Task goal: Provide a character-exact reproduction of the lines from the line with "my_pipeline.my_pipeline_stack import MyPipelineStack" to the end of the entries.

Data for this exercise:
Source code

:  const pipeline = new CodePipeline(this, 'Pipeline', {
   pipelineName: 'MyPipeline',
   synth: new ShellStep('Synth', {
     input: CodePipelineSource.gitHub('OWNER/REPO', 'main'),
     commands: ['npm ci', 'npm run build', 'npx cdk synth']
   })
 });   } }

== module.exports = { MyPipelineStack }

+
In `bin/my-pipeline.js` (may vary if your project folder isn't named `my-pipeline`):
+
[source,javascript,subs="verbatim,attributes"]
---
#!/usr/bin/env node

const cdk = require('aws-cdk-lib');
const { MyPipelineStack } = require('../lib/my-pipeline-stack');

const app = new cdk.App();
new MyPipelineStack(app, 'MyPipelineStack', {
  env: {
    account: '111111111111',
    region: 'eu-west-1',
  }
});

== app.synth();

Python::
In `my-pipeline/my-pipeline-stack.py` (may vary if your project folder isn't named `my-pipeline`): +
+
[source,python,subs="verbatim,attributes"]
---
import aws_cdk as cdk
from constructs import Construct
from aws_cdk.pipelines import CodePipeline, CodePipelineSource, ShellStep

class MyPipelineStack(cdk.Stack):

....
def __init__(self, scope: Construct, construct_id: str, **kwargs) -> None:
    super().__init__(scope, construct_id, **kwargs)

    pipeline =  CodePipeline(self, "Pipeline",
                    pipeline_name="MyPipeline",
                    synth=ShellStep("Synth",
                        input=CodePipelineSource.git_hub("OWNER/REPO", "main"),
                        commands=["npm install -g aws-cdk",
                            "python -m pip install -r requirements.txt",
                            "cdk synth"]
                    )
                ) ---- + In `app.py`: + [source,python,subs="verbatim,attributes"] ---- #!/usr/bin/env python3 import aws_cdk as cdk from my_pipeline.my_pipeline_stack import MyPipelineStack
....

Solution to the problem:
                ) ---- + In `app.py`: + [source,python,subs="verbatim,attributes"] ---- #!/usr/bin/env python3 import aws_cdk as cdk from my_pipeline.my_pipeline_stack import MyPipelineStack
....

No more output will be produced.